Only the text should be kept: print every entry below exactly and leave each image out.

=== Begin Enclosure ===

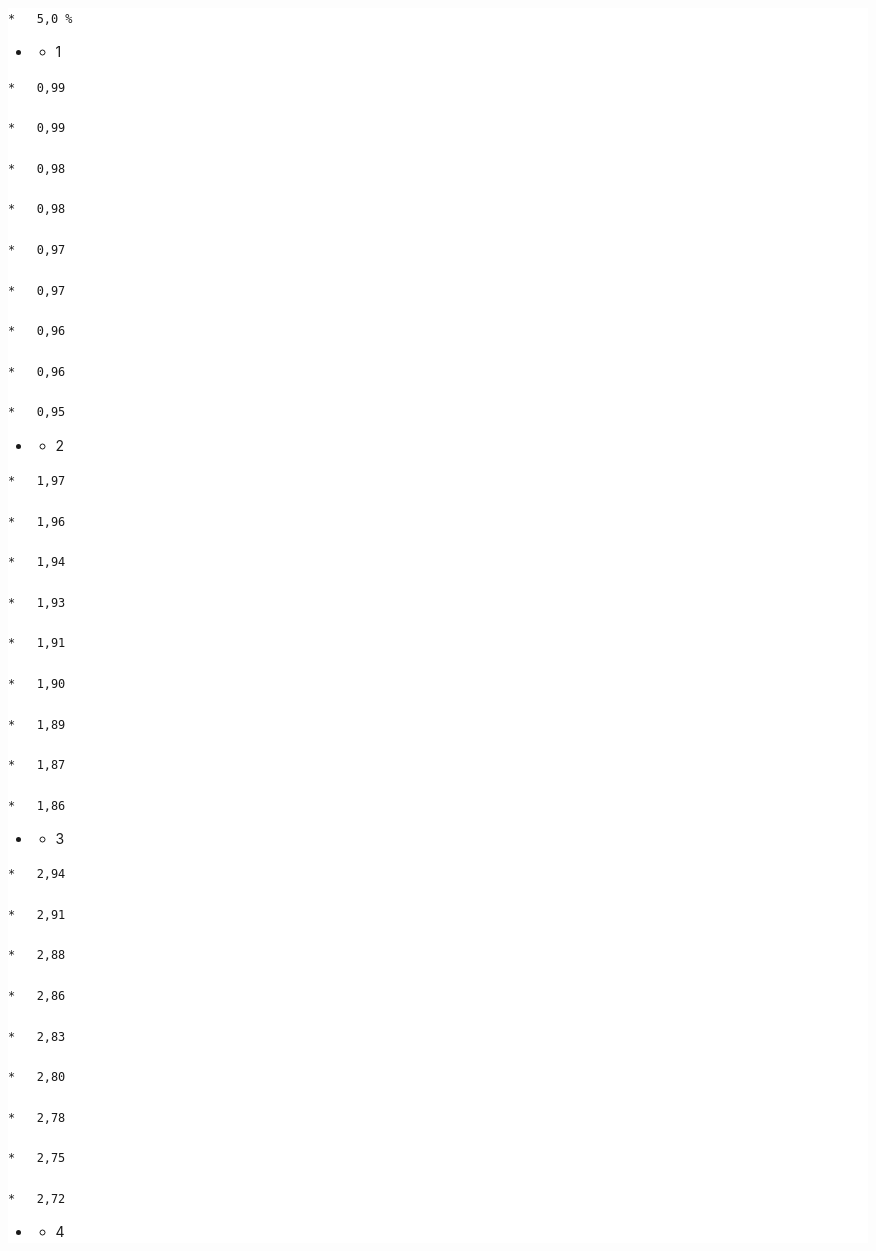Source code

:     *   5,0 %


*    *   1

    *   0,99

    *   0,99

    *   0,98

    *   0,98

    *   0,97

    *   0,97

    *   0,96

    *   0,96

    *   0,95


*    *   2

    *   1,97

    *   1,96

    *   1,94

    *   1,93

    *   1,91

    *   1,90

    *   1,89

    *   1,87

    *   1,86


*    *   3

    *   2,94

    *   2,91

    *   2,88

    *   2,86

    *   2,83

    *   2,80

    *   2,78

    *   2,75

    *   2,72


*    *   4
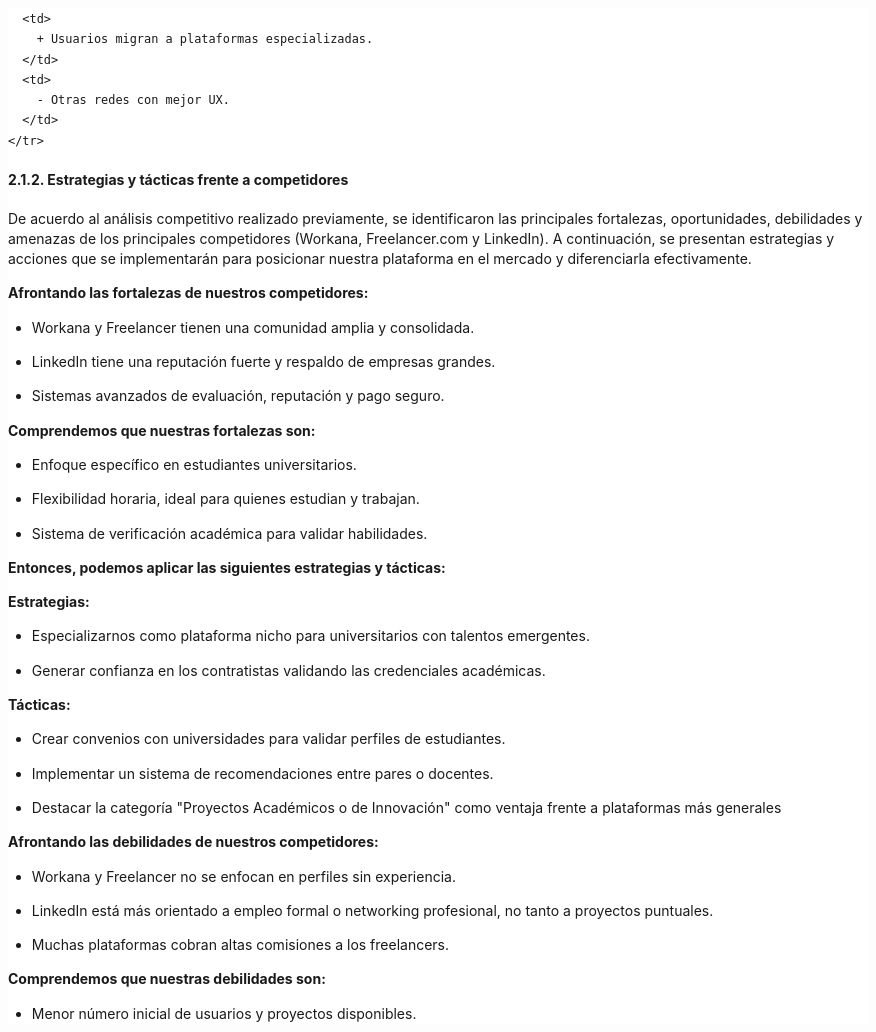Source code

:       <td>
        + Usuarios migran a plataformas especializadas.
      </td>
      <td>
        - Otras redes con mejor UX.
      </td>
    </tr>
  </tbody>
</table>

#### 2.1.2. Estrategias y tácticas frente a competidores 

De acuerdo al análisis competitivo realizado previamente, se identificaron las principales fortalezas, oportunidades, debilidades y amenazas de los principales competidores (Workana, Freelancer.com y LinkedIn). A continuación, se presentan estrategias y acciones que se implementarán para posicionar nuestra plataforma en el mercado y diferenciarla efectivamente.

**Afrontando las fortalezas de nuestros competidores:**

- Workana y Freelancer tienen una comunidad amplia y consolidada.

- LinkedIn tiene una reputación fuerte y respaldo de empresas grandes.

- Sistemas avanzados de evaluación, reputación y pago seguro.

**Comprendemos que nuestras fortalezas son:**

- Enfoque específico en estudiantes universitarios.

- Flexibilidad horaria, ideal para quienes estudian y trabajan.

- Sistema de verificación académica para validar habilidades.

**Entonces, podemos aplicar las siguientes estrategias y tácticas:**

**Estrategias:**

- Especializarnos como plataforma nicho para universitarios con talentos emergentes.

- Generar confianza en los contratistas validando las credenciales académicas.

**Tácticas:**
- Crear convenios con universidades para validar perfiles de estudiantes.

- Implementar un sistema de recomendaciones entre pares o docentes.

- Destacar la categoría "Proyectos Académicos o de Innovación" como ventaja frente a plataformas más generales

**Afrontando las debilidades de nuestros competidores:**

- Workana y Freelancer no se enfocan en perfiles sin experiencia.

- LinkedIn está más orientado a empleo formal o networking profesional, no tanto a proyectos puntuales.

- Muchas plataformas cobran altas comisiones a los freelancers.

**Comprendemos que nuestras debilidades son:**

- Menor número inicial de usuarios y proyectos disponibles.
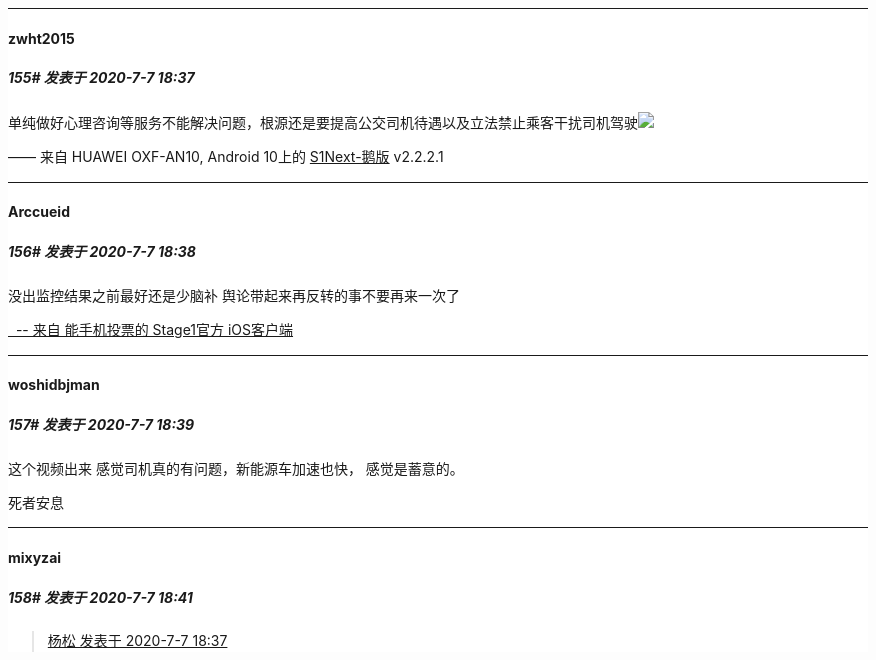 


*****

####  zwht2015  
##### 155#       发表于 2020-7-7 18:37




单纯做好心理咨询等服务不能解决问题，根源还是要提高公交司机待遇以及立法禁止乘客干扰司机驾驶<img src="https://static.saraba1st.com/image/smiley/face2017/001.png" referrerpolicy="no-referrer">

—— 来自 HUAWEI OXF-AN10, Android 10上的 [S1Next-鹅版](https://github.com/ykrank/S1-Next/releases) v2.2.2.1







*****

####  Arccueid  
##### 156#       发表于 2020-7-7 18:38




没出监控结果之前最好还是少脑补 舆论带起来再反转的事不要再来一次了

[  -- 来自 能手机投票的 Stage1官方 iOS客户端](https://itunes.apple.com/fi/app/saraba1st/id1221237470?mt=8)







*****

####  woshidbjman  
##### 157#       发表于 2020-7-7 18:39




这个视频出来 感觉司机真的有问题，新能源车加速也快， 感觉是蓄意的。

死者安息







*****

####  mixyzai  
##### 158#       发表于 2020-7-7 18:41



<blockquote><a href="httphttps://bbs.saraba1st.com/2b/forum.php?mod=redirect&amp;goto=findpost&amp;pid=48106762&amp;ptid=1946369" target="_blank">杨松 发表于 2020-7-7 18:37</a>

=== End Enclosure ===

### ANSWER SECTION
Source code

:     *   5,0 %


*    *   1

    *   0,99

    *   0,99

    *   0,98

    *   0,98

    *   0,97

    *   0,97

    *   0,96

    *   0,96

    *   0,95


*    *   2

    *   1,97

    *   1,96

    *   1,94

    *   1,93

    *   1,91

    *   1,90

    *   1,89

    *   1,87

    *   1,86


*    *   3

    *   2,94

    *   2,91

    *   2,88

    *   2,86

    *   2,83

    *   2,80

    *   2,78

    *   2,75

    *   2,72


*    *   4
Source code

:       <td>
        + Usuarios migran a plataformas especializadas.
      </td>
      <td>
        - Otras redes con mejor UX.
      </td>
    </tr>
  </tbody>
</table>

#### 2.1.2. Estrategias y tácticas frente a competidores 

De acuerdo al análisis competitivo realizado previamente, se identificaron las principales fortalezas, oportunidades, debilidades y amenazas de los principales competidores (Workana, Freelancer.com y LinkedIn). A continuación, se presentan estrategias y acciones que se implementarán para posicionar nuestra plataforma en el mercado y diferenciarla efectivamente.

**Afrontando las fortalezas de nuestros competidores:**

- Workana y Freelancer tienen una comunidad amplia y consolidada.

- LinkedIn tiene una reputación fuerte y respaldo de empresas grandes.

- Sistemas avanzados de evaluación, reputación y pago seguro.

**Comprendemos que nuestras fortalezas son:**

- Enfoque específico en estudiantes universitarios.

- Flexibilidad horaria, ideal para quienes estudian y trabajan.

- Sistema de verificación académica para validar habilidades.

**Entonces, podemos aplicar las siguientes estrategias y tácticas:**

**Estrategias:**

- Especializarnos como plataforma nicho para universitarios con talentos emergentes.

- Generar confianza en los contratistas validando las credenciales académicas.

**Tácticas:**
- Crear convenios con universidades para validar perfiles de estudiantes.

- Implementar un sistema de recomendaciones entre pares o docentes.

- Destacar la categoría "Proyectos Académicos o de Innovación" como ventaja frente a plataformas más generales

**Afrontando las debilidades de nuestros competidores:**

- Workana y Freelancer no se enfocan en perfiles sin experiencia.

- LinkedIn está más orientado a empleo formal o networking profesional, no tanto a proyectos puntuales.

- Muchas plataformas cobran altas comisiones a los freelancers.

**Comprendemos que nuestras debilidades son:**

- Menor número inicial de usuarios y proyectos disponibles.


*****

####  zwht2015  
##### 155#       发表于 2020-7-7 18:37




单纯做好心理咨询等服务不能解决问题，根源还是要提高公交司机待遇以及立法禁止乘客干扰司机驾驶<img src="https://static.saraba1st.com/image/smiley/face2017/001.png" referrerpolicy="no-referrer">

—— 来自 HUAWEI OXF-AN10, Android 10上的 [S1Next-鹅版](https://github.com/ykrank/S1-Next/releases) v2.2.2.1







*****

####  Arccueid  
##### 156#       发表于 2020-7-7 18:38




没出监控结果之前最好还是少脑补 舆论带起来再反转的事不要再来一次了

[  -- 来自 能手机投票的 Stage1官方 iOS客户端](https://itunes.apple.com/fi/app/saraba1st/id1221237470?mt=8)







*****

####  woshidbjman  
##### 157#       发表于 2020-7-7 18:39




这个视频出来 感觉司机真的有问题，新能源车加速也快， 感觉是蓄意的。

死者安息







*****

####  mixyzai  
##### 158#       发表于 2020-7-7 18:41



<blockquote><a href="httphttps://bbs.saraba1st.com/2b/forum.php?mod=redirect&amp;goto=findpost&amp;pid=48106762&amp;ptid=1946369" target="_blank">杨松 发表于 2020-7-7 18:37</a>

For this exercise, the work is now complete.